AfricanVoices is a project that aims to increase the research in speech synthesis for African languages by creating and collecting high quality speech datasets for African Languages. We also avail the synthesizers that we have built for others to use.
AfricanVoices is a collaborative project, where we welcome anyone (see the contribution section) to contribute in advancing this project.
To learn more about the project, you can read the AfricanVoices paper.

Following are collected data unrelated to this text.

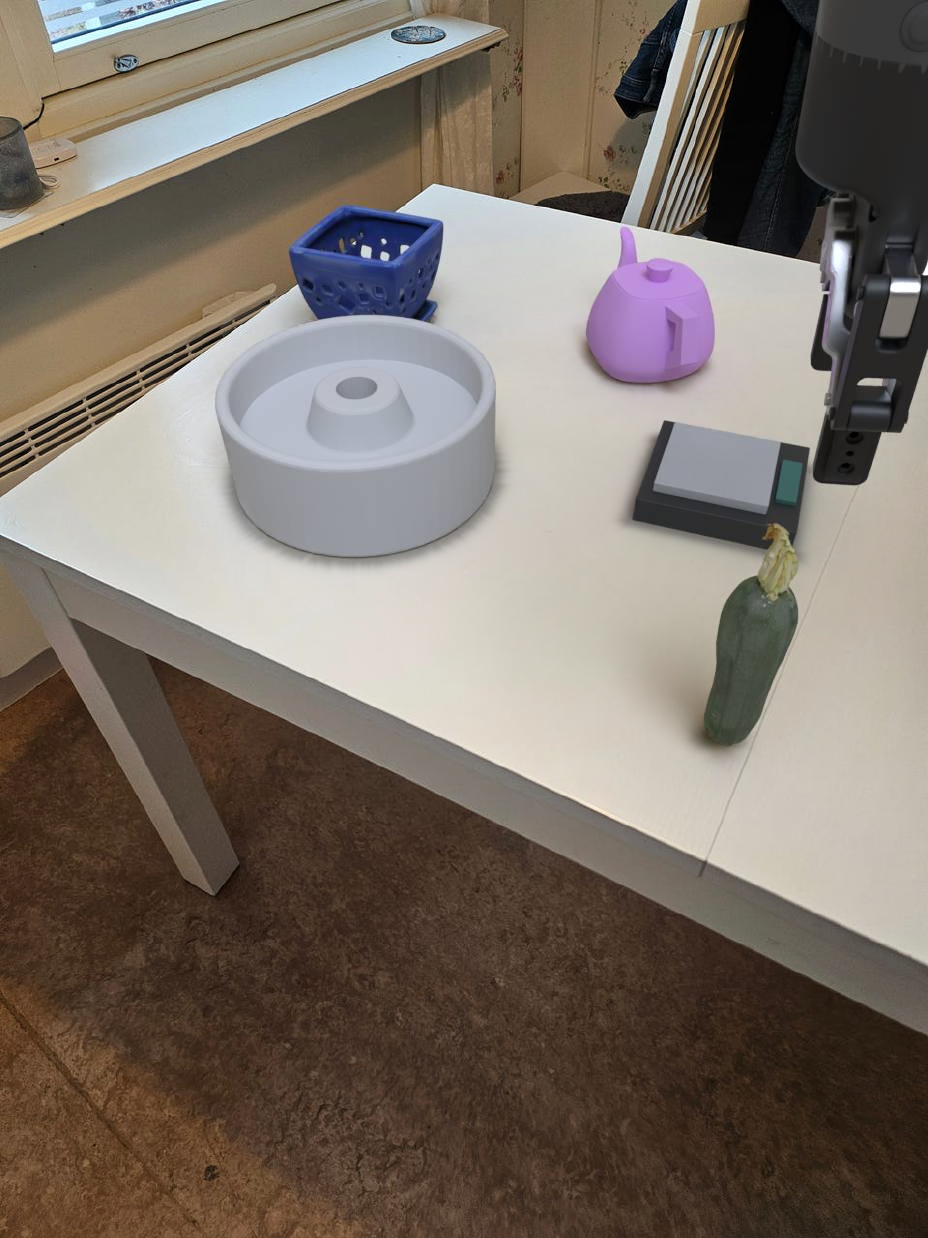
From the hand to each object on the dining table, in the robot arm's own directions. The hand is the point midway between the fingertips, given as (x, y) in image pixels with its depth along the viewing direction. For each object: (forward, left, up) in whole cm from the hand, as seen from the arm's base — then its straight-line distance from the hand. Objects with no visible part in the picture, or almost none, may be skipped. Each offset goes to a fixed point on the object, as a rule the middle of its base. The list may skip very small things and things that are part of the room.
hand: (834, 419), depth 40 cm
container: (+37, -23, -29) cm, 52 cm away
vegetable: (0, -2, -29) cm, 29 cm away
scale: (+4, -31, -29) cm, 42 cm away
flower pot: (+47, -48, -29) cm, 73 cm away
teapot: (+16, -53, -29) cm, 62 cm away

The project is currently in its early stages. We have worked on the following languages:
Language | Langcode | Source | No. utterances | Hrs |
---|---|---|---|---|
Luo | luo | Open.Bible | 11263 | 15.92 |
Lingala | lin | Open.Bible | 12957 | 27.52 |
Kikuyu | kik | Open.Bible | 10877 | 17.72 |
Yoruba | yor | Open.Bible | 10978 | 18.04 |
Hausa-M | hau | CommonVoice | 518 | 0.62 |
Hausa-F | hau | CommonVoice | 1938 | 2.3 |
Luganda | lug | CommonVoice | 2942 | 4.52 |
Ibibio | ibb | LLSTI | 125 | 0.32 |
Kiswahili | swa | LLSTI | 426 | 0.53 |
Wolof | wol | ALFFA | 1000 | 1.2 |
Fongbe | fon | ALFFA | 542 | 0.33 |
Suba | sxb | Bible.is | 11971 | 24.82 |
Suba | sxb | AfricanVoices | 1178 | 1.7 |
Luo | luo | AfricanVoices | 1516 | 1.79 |
English (Kenyan) | en-ke | AfricanVoices | 593 | 0.74 |
Find more info and download data and synthesizers from the AfricanVoices website.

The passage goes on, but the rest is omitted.